The introduction of Linux apps in Chrome OS opened up a whole new category of applications for Chromebooks, especially for developers, but it’s designed to be deeply integrated into your day-to-day experience. From its inception, enthusiasts have eagerly toyed with Chrome OS’s virtual machine system — or “CrosVM” — to run other operating systems, usually other flavors of Linux. Google itself even offered some documentation and a Interview at Google I/O about how to do exactly that.

It seems the next step for Linux on Chrome OS is to make it easier for enthusiasts to use their favorite flavor of Linux. The project is codenamed “Bruschetta” and continues the bread theme. As with many other Chrome OS features, things will be like this be closed first behind a flag in chrome://flags.
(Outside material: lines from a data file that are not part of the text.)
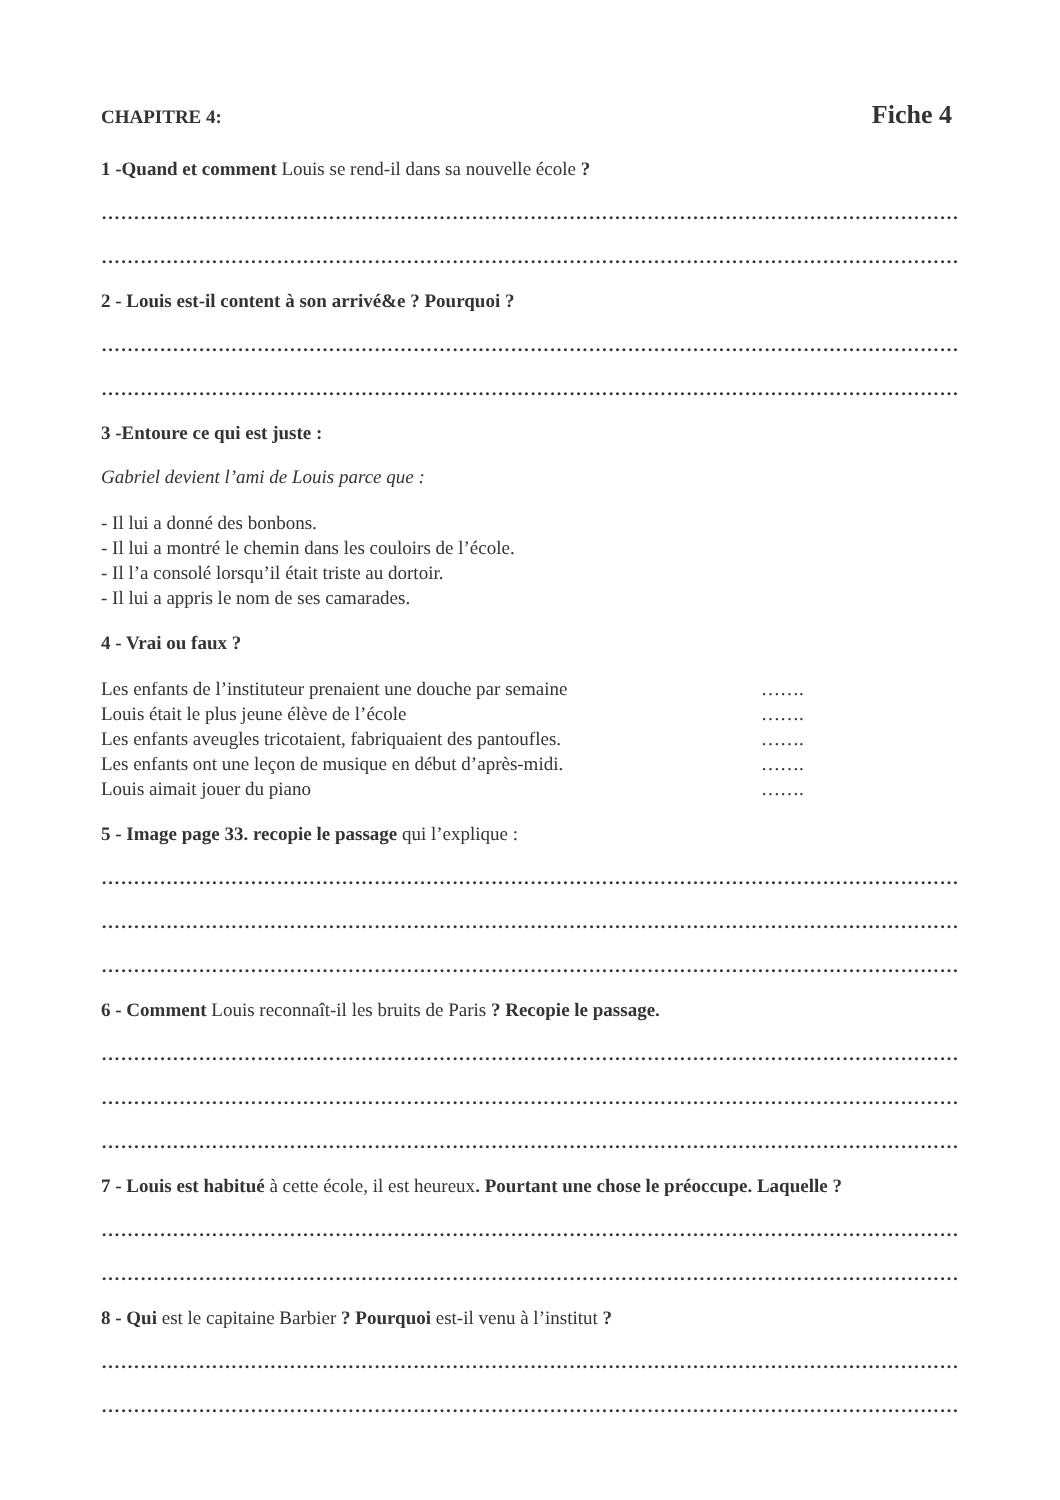CHAPITRE 4: Fiche 4
1 -Quand et comment Louis se rend-il dans sa nouvelle école ?
……………………………………………………………………………………………………………………
……………………………………………………………………………………………………………………
2 - Louis est-il content à son arrivé&e ? Pourquoi ?
……………………………………………………………………………………………………………………
……………………………………………………………………………………………………………………
3 -Entoure ce qui est juste :
Gabriel devient l’ami de Louis parce que :
- Il lui a donné des bonbons.
- Il lui a montré le chemin dans les couloirs de l’école.
- Il l’a consolé lorsqu’il était triste au dortoir.
- Il lui a appris le nom de ses camarades.
4 - Vrai ou faux ?
Les enfants de l’instituteur prenaient une douche par semaine …….
Louis était le plus jeune élève de l’école …….
Les enfants aveugles tricotaient, fabriquaient des pantoufles. …….
Les enfants ont une leçon de musique en début d’après-midi. …….
Louis aimait jouer du piano …….
5 - Image page 33. recopie le passage qui l’explique :
……………………………………………………………………………………………………………………
……………………………………………………………………………………………………………………
……………………………………………………………………………………………………………………
6 - Comment Louis reconnaît-il les bruits de Paris ? Recopie le passage.
……………………………………………………………………………………………………………………
……………………………………………………………………………………………………………………
……………………………………………………………………………………………………………………
7 - Louis est habitué à cette école, il est heureux. Pourtant une chose le préoccupe. Laquelle ?
……………………………………………………………………………………………………………………
……………………………………………………………………………………………………………………
8 - Qui est le capitaine Barbier ? Pourquoi est-il venu à l’institut ?
……………………………………………………………………………………………………………………
……………………………………………………………………………………………………………………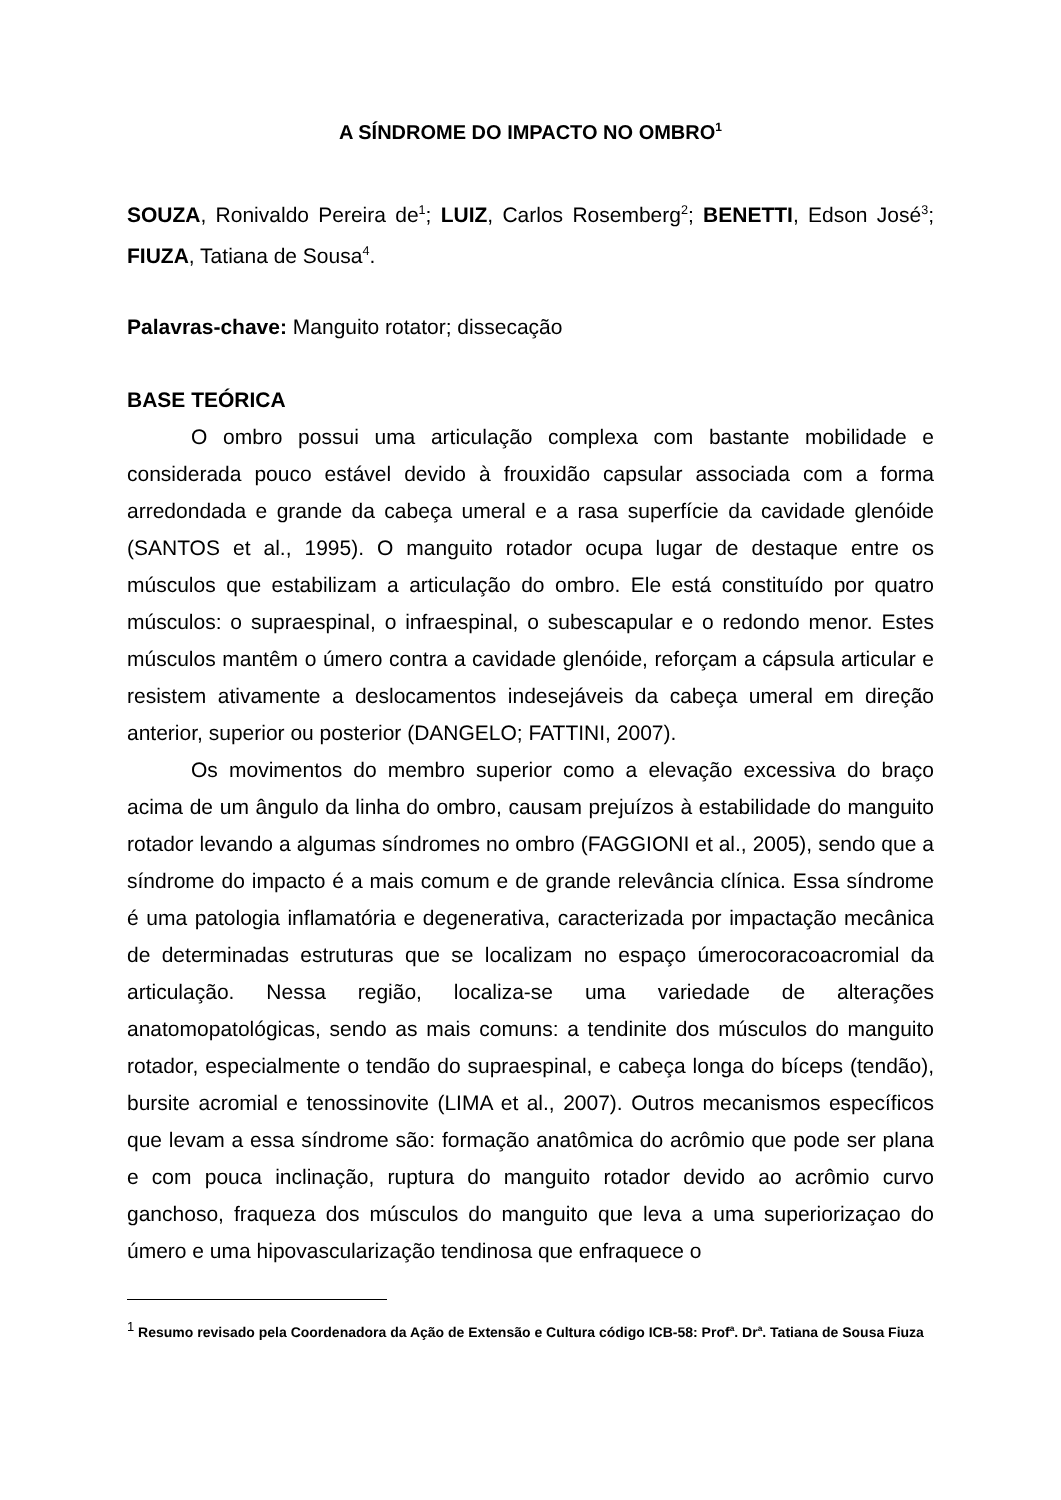A SÍNDROME DO IMPACTO NO OMBRO<sup>1</sup>
SOUZA, Ronivaldo Pereira de<sup>1</sup>; LUIZ, Carlos Rosemberg<sup>2</sup>; BENETTI, Edson José<sup>3</sup>; FIUZA, Tatiana de Sousa<sup>4</sup>.
Palavras-chave: Manguito rotator; dissecação
BASE TEÓRICA
O ombro possui uma articulação complexa com bastante mobilidade e considerada pouco estável devido à frouxidão capsular associada com a forma arredondada e grande da cabeça umeral e a rasa superfície da cavidade glenóide (SANTOS et al., 1995). O manguito rotador ocupa lugar de destaque entre os músculos que estabilizam a articulação do ombro. Ele está constituído por quatro músculos: o supraespinal, o infraespinal, o subescapular e o redondo menor. Estes músculos mantêm o úmero contra a cavidade glenóide, reforçam a cápsula articular e resistem ativamente a deslocamentos indesejáveis da cabeça umeral em direção anterior, superior ou posterior (DANGELO; FATTINI, 2007).
Os movimentos do membro superior como a elevação excessiva do braço acima de um ângulo da linha do ombro, causam prejuízos à estabilidade do manguito rotador levando a algumas síndromes no ombro (FAGGIONI et al., 2005), sendo que a síndrome do impacto é a mais comum e de grande relevância clínica. Essa síndrome é uma patologia inflamatória e degenerativa, caracterizada por impactação mecânica de determinadas estruturas que se localizam no espaço úmerocoracoacromial da articulação. Nessa região, localiza-se uma variedade de alterações anatomopatológicas, sendo as mais comuns: a tendinite dos músculos do manguito rotador, especialmente o tendão do supraespinal, e cabeça longa do bíceps (tendão), bursite acromial e tenossinovite (LIMA et al., 2007). Outros mecanismos específicos que levam a essa síndrome são: formação anatômica do acrômio que pode ser plana e com pouca inclinação, ruptura do manguito rotador devido ao acrômio curvo ganchoso, fraqueza dos músculos do manguito que leva a uma superiorizaçao do úmero e uma hipovascularização tendinosa que enfraquece o
<sup>1</sup> Resumo revisado pela Coordenadora da Ação de Extensão e Cultura código ICB-58: Prof<sup>a</sup>. Dr<sup>a</sup>. Tatiana de Sousa Fiuza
Enable the third-party VM feature

Enables UI support for third-party/generic VMs

#Bruschetta

The main difference from the previous do-it-yourself method of bringing your own Linux is that these “third-party VMs” do it tap the same “sommelier” system that makes each of your Linux apps appear like a native Chrome OS window. In comparison, the DIY method resulted in a single window hosting the other operating system, similar to using software like VirtualBox or VMWare.

For this to be possible, we can assume that the Linux distros that Chromebook owners can choose from are optimized for use in Chrome OS. Tools like Garcon and Sommelier need to be preinstalled, and it seems Google has even started preparing for your files to be accessible through the Files app, just like how Linux apps are used today.
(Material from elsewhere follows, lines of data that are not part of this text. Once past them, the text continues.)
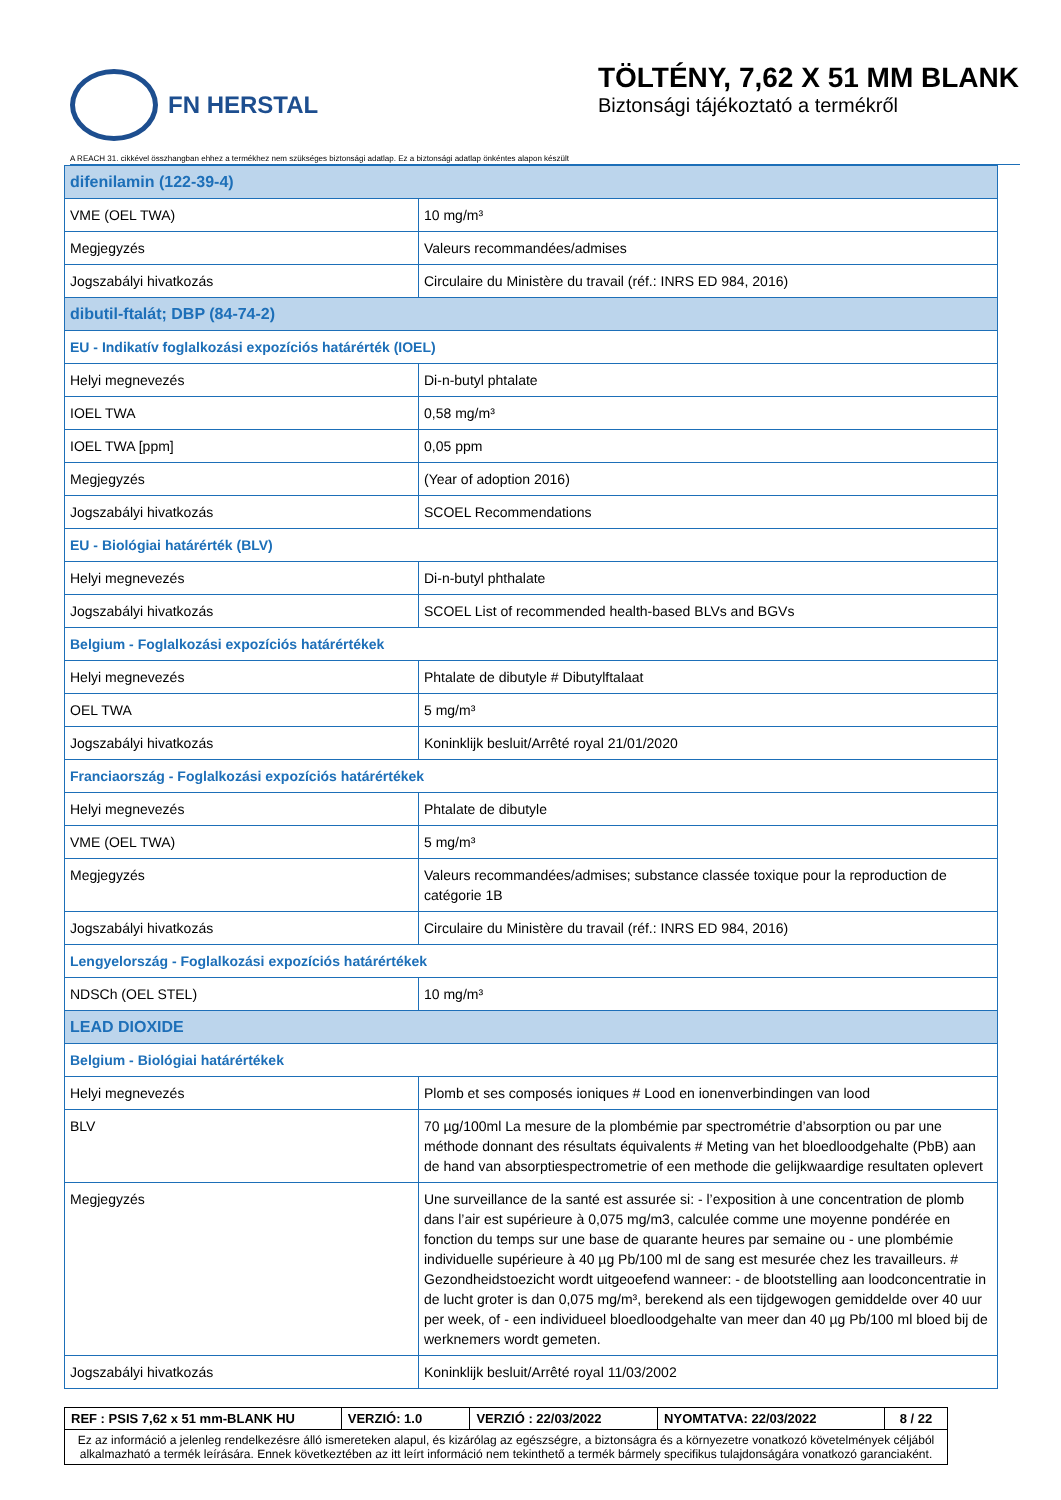FN HERSTAL
TÖLTÉNY, 7,62 X 51 MM BLANK
Biztonsági tájékoztató a termékről
A REACH 31. cikkével összhangban ehhez a termékhez nem szükséges biztonsági adatlap. Ez a biztonsági adatlap önkéntes alapon készült
| difenilamin (122-39-4) | |
| VME (OEL TWA) | 10 mg/m³ |
| Megjegyzés | Valeurs recommandées/admises |
| Jogszabályi hivatkozás | Circulaire du Ministère du travail (réf.: INRS ED 984, 2016) |
| dibutil-ftalát; DBP (84-74-2) | |
| EU - Indikatív foglalkozási expozíciós határérték (IOEL) | |
| Helyi megnevezés | Di-n-butyl phtalate |
| IOEL TWA | 0,58 mg/m³ |
| IOEL TWA [ppm] | 0,05 ppm |
| Megjegyzés | (Year of adoption 2016) |
| Jogszabályi hivatkozás | SCOEL Recommendations |
| EU - Biológiai határérték (BLV) | |
| Helyi megnevezés | Di-n-butyl phthalate |
| Jogszabályi hivatkozás | SCOEL List of recommended health-based BLVs and BGVs |
| Belgium - Foglalkozási expozíciós határértékek | |
| Helyi megnevezés | Phtalate de dibutyle # Dibutylftalaat |
| OEL TWA | 5 mg/m³ |
| Jogszabályi hivatkozás | Koninklijk besluit/Arrêté royal 21/01/2020 |
| Franciaország - Foglalkozási expozíciós határértékek | |
| Helyi megnevezés | Phtalate de dibutyle |
| VME (OEL TWA) | 5 mg/m³ |
| Megjegyzés | Valeurs recommandées/admises; substance classée toxique pour la reproduction de catégorie 1B |
| Jogszabályi hivatkozás | Circulaire du Ministère du travail (réf.: INRS ED 984, 2016) |
| Lengyelország - Foglalkozási expozíciós határértékek | |
| NDSCh (OEL STEL) | 10 mg/m³ |
| LEAD DIOXIDE | |
| Belgium - Biológiai határértékek | |
| Helyi megnevezés | Plomb et ses composés ioniques # Lood en ionenverbindingen van lood |
| BLV | 70 µg/100ml La mesure de la plombémie par spectrométrie d’absorption ou par une méthode donnant des résultats équivalents # Meting van het bloedloodgehalte (PbB) aan de hand van absorptiespectrometrie of een methode die gelijkwaardige resultaten oplevert |
| Megjegyzés | Une surveillance de la santé est assurée si: - l’exposition à une concentration de plomb dans l’air est supérieure à 0,075 mg/m3, calculée comme une moyenne pondérée en fonction du temps sur une base de quarante heures par semaine ou - une plombémie individuelle supérieure à 40 µg Pb/100 ml de sang est mesurée chez les travailleurs. # Gezondheidstoezicht wordt uitgeoefend wanneer: - de blootstelling aan loodconcentratie in de lucht groter is dan 0,075 mg/m³, berekend als een tijdgewogen gemiddelde over 40 uur per week, of - een individueel bloedloodgehalte van meer dan 40 µg Pb/100 ml bloed bij de werknemers wordt gemeten. |
| Jogszabályi hivatkozás | Koninklijk besluit/Arrêté royal 11/03/2002 |
| REF : PSIS 7,62 x 51 mm-BLANK HU | VERZIÓ: 1.0 | VERZIÓ : 22/03/2022 | NYOMTATVA: 22/03/2022 | 8 / 22 |
| Ez az információ a jelenleg rendelkezésre álló ismereteken alapul, és kizárólag az egészségre, a biztonságra és a környezetre vonatkozó követelmények céljából alkalmazható a termék leírására. Ennek következtében az itt leírt információ nem tekinthető a termék bármely specifikus tulajdonságára vonatkozó garanciaként. | | | | |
A second flag in chrome://flags indicates that the Files app has access to your “guest OS” files. Besides being an apt description of Bruschetta (and other projects like Borealis) that the flag is associated with the same error number as used to add a “BruschettaService” to Chrome OS.

Enabled Guest OS Service + File Manager integration

The Files app gets information about guests from the guest operating system service instead of querying each type individually.

#guest-os files

Another aspect worth mentioning is that Google wants to offer comprehensive compatibility and security by allowing it a whole BIOS/UEFI can be run virtually if required.
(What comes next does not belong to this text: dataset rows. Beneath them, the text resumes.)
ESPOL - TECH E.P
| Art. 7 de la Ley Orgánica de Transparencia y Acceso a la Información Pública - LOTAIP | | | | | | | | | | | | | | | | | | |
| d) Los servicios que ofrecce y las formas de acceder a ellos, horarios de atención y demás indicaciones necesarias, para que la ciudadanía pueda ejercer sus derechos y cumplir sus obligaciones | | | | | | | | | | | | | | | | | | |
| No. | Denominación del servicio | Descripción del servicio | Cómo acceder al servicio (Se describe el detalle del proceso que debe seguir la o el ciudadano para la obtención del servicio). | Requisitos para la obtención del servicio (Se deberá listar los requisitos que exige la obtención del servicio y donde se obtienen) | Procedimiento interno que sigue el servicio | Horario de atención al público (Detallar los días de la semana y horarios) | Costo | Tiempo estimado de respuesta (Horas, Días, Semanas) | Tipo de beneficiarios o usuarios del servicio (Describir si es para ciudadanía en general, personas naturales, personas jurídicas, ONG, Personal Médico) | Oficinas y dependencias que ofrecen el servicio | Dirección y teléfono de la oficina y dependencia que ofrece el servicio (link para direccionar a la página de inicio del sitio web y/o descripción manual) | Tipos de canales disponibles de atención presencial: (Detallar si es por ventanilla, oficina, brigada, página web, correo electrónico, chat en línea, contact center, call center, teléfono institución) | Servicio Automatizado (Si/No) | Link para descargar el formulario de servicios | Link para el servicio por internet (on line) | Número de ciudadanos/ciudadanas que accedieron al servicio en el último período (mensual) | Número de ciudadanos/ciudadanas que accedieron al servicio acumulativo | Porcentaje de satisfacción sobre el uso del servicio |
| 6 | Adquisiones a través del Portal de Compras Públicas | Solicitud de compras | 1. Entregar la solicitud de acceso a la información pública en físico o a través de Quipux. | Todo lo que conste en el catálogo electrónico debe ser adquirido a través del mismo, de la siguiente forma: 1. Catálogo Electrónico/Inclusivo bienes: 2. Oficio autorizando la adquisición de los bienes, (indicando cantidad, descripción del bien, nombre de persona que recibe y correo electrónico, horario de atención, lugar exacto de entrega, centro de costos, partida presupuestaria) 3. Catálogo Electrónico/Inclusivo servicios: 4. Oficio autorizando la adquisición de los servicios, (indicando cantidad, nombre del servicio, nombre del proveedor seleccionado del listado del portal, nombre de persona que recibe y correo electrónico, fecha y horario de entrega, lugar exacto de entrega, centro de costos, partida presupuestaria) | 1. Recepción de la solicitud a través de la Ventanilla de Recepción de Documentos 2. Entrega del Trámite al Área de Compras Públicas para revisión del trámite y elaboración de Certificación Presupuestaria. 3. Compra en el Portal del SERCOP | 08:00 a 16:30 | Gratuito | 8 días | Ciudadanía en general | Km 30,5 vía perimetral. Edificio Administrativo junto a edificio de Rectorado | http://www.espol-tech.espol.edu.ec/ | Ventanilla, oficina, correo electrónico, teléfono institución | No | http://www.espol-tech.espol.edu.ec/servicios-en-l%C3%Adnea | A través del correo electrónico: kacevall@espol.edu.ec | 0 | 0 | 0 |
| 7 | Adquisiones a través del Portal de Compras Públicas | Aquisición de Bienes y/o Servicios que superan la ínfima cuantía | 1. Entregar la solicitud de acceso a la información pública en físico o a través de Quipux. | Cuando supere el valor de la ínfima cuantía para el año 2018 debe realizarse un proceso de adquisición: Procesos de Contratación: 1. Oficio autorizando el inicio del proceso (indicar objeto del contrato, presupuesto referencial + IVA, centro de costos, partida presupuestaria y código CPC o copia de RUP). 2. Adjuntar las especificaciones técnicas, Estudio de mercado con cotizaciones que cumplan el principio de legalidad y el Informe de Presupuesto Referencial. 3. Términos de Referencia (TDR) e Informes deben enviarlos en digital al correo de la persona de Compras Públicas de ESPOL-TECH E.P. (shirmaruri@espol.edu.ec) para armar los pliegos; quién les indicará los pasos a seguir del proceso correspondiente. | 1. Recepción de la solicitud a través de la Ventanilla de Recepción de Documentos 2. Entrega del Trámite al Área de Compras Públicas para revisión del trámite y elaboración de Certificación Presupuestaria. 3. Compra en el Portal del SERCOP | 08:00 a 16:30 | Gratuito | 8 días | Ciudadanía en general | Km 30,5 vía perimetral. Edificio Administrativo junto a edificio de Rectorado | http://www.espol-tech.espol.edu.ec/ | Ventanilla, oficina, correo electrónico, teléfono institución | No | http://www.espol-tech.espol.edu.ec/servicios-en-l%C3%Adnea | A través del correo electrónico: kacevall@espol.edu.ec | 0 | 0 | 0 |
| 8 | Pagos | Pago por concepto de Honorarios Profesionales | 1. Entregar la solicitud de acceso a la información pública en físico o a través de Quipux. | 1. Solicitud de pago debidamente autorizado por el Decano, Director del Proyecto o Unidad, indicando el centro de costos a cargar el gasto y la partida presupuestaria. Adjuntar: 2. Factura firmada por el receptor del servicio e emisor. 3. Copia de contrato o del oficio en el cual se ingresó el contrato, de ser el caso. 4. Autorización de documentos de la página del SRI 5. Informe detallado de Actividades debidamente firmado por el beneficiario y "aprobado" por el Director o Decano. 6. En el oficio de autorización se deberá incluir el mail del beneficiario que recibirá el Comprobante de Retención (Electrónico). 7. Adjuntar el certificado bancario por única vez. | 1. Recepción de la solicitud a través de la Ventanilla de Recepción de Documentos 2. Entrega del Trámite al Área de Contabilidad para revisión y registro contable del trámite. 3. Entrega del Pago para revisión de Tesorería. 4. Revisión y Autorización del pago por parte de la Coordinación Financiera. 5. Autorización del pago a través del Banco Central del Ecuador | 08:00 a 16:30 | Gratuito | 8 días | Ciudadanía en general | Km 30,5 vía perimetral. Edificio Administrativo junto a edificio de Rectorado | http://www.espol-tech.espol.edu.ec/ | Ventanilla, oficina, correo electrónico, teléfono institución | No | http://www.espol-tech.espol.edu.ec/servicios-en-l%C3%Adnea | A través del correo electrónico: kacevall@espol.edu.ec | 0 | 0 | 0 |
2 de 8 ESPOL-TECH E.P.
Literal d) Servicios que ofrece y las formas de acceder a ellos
So what sort of Linux distributions should we expect when Chrome OS rolls out broader Linux support? This part is not entirely clear yet. Given the need for these distros to include Google’s tools, it’s likely things will start with a select few partners before expanding more broadly.

Windows 10 & 11 today actually offer a similar feature with their Windows subsystem for Linux. The Microsoft Store allows you to install official versions of popular distributions such as Debian, Ubuntu, openSUSE, and Kali. Or with a little expertise You can install others like Mint and Fedora.

With development just seeming to be fully and publicly ramping up, we’ll likely have to wait a few more months or more before Chrome OS expands its support for Linux distributions.